The Facebook revealed on Friday that the data of 50 million accounts were unprotected and at the mercy of hackers after a cyber attack. The company issued a statement saying it has already taken steps to correct the problem. The hackers had access to the passwords to enter in the accounts, which allowed them to not only steal the data but also change them.

According to the Mark Zuckerberg, the invaders took advantage of a weakness in the code of a tool of Facebook called “to see like”. It is a tool that allows a user to visualize their profile the way another person sees it. A recent change in the code of another Facebook tool unexpectedly affected this feature and allowed access.

By this way, hackers had access to the tokens of 50 million accounts. This internal key is the code that allows Facebook to record user data so that the user does not have to enter their password each time they enter the network.

Facebook claims it discovered the security breach late Tuesday afternoon. It then deactivated the keys to 50 million profiles that the company estimates to have been affected, as well as 40 million other users who had used the “see-it” feature. That’s why 90 million people who have tried to access the network since then have received the information that their session had been closed and they would have to manually re-enter their data.
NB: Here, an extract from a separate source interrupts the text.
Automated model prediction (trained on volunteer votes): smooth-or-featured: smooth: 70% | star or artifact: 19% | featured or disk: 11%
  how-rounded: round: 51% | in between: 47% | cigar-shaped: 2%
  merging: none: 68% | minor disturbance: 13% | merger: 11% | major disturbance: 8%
Upon entering Facebook, the user sees a message explaining what happened. The company also reported that it has disabled the “see how” function and is reviewing its code.
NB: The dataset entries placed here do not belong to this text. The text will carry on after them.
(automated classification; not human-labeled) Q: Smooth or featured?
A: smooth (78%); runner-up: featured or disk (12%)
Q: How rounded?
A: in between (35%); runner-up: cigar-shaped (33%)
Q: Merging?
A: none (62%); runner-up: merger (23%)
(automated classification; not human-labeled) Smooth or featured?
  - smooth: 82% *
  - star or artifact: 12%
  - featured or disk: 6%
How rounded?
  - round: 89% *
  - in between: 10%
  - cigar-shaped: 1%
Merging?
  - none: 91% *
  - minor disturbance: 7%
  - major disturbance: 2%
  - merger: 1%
In the statement, Facebook does not make it clear whether the data has actually been stolen or not, nor whether the accounts ever changed. “As we have just begun our investigation, we have not yet determined whether these accounts have been tampered with or if anyone has accessed the information,” says the text, signed by Vice President of Product Guy Rosen. “We also do not know who is behind this attack or where it is.”

What is clear is that the information that was left unprotected allowed the attackers to manipulate the accounts as if they were the users themselves. Facebook will invalidate the tokens of more accounts if they believe they have been affected.

Facebook has more than 2 billion users worldwide. Over 1 billion people use their subsidiary networks, Instagram and WhatsApp. The company is in the center of attention for the treatment that gives the users personal data, which is the product that the company sells to advertisers. Doubts about Facebook began with the scandal of Cambridge Analytica, a political consulting firm that obtained data from tens of millions of social network users irregularly and then advised Donald Trump’s campaign to the White House in 2016.